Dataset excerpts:
--------------------------------------------------
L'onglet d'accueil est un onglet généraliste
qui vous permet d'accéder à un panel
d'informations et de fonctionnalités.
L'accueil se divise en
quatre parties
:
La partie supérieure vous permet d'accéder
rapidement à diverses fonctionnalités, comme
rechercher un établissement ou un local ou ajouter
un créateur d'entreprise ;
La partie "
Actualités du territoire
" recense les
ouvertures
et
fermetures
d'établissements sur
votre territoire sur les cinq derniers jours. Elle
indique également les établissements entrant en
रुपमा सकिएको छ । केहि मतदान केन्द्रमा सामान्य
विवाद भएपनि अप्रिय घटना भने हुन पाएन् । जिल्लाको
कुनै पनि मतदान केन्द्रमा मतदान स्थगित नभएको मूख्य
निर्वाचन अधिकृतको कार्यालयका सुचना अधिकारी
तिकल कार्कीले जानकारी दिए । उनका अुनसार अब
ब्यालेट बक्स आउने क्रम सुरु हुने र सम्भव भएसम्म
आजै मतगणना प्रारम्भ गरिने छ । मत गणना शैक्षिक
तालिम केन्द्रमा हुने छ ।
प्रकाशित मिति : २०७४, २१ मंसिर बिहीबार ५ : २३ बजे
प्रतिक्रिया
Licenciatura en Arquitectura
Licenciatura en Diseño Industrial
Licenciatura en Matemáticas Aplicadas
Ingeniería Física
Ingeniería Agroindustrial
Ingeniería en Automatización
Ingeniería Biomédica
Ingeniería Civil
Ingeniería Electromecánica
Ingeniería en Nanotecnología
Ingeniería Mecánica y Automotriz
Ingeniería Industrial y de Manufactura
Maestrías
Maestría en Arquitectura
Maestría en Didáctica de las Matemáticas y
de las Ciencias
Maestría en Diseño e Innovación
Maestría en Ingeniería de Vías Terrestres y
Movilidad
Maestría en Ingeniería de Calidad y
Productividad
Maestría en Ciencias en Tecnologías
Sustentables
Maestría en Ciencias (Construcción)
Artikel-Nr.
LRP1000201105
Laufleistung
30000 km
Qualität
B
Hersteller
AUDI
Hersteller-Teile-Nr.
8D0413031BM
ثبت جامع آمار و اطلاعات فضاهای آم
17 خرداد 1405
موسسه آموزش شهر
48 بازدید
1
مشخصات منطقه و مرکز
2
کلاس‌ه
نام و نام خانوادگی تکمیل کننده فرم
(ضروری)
--------------------------------------------------
▶ What is being asked
Nothing but the lines from the one with "L'accueil se divise en" through the end of the data above should be reproduced, each exactly, both ends included.

▶ Result for this exercise
L'accueil se divise en
quatre parties
:
La partie supérieure vous permet d'accéder
rapidement à diverses fonctionnalités, comme
rechercher un établissement ou un local ou ajouter
un créateur d'entreprise ;
La partie "
Actualités du territoire
" recense les
ouvertures
et
fermetures
d'établissements sur
votre territoire sur les cinq derniers jours. Elle
indique également les établissements entrant en
रुपमा सकिएको छ । केहि मतदान केन्द्रमा सामान्य
विवाद भएपनि अप्रिय घटना भने हुन पाएन् । जिल्लाको
कुनै पनि मतदान केन्द्रमा मतदान स्थगित नभएको मूख्य
निर्वाचन अधिकृतको कार्यालयका सुचना अधिकारी
तिकल कार्कीले जानकारी दिए । उनका अुनसार अब
ब्यालेट बक्स आउने क्रम सुरु हुने र सम्भव भएसम्म
आजै मतगणना प्रारम्भ गरिने छ । मत गणना शैक्षिक
तालिम केन्द्रमा हुने छ ।
प्रकाशित मिति : २०७४, २१ मंसिर बिहीबार ५ : २३ बजे
प्रतिक्रिया
Licenciatura en Arquitectura
Licenciatura en Diseño Industrial
Licenciatura en Matemáticas Aplicadas
Ingeniería Física
Ingeniería Agroindustrial
Ingeniería en Automatización
Ingeniería Biomédica
Ingeniería Civil
Ingeniería Electromecánica
Ingeniería en Nanotecnología
Ingeniería Mecánica y Automotriz
Ingeniería Industrial y de Manufactura
Maestrías
Maestría en Arquitectura
Maestría en Didáctica de las Matemáticas y
de las Ciencias
Maestría en Diseño e Innovación
Maestría en Ingeniería de Vías Terrestres y
Movilidad
Maestría en Ingeniería de Calidad y
Productividad
Maestría en Ciencias en Tecnologías
Sustentables
Maestría en Ciencias (Construcción)
Artikel-Nr.
LRP1000201105
Laufleistung
30000 km
Qualität
B
Hersteller
AUDI
Hersteller-Teile-Nr.
8D0413031BM
ثبت جامع آمار و اطلاعات فضاهای آم
17 خرداد 1405
موسسه آموزش شهر
48 بازدید
1
مشخصات منطقه و مرکز
2
کلاس‌ه
نام و نام خانوادگی تکمیل کننده فرم
(ضروری)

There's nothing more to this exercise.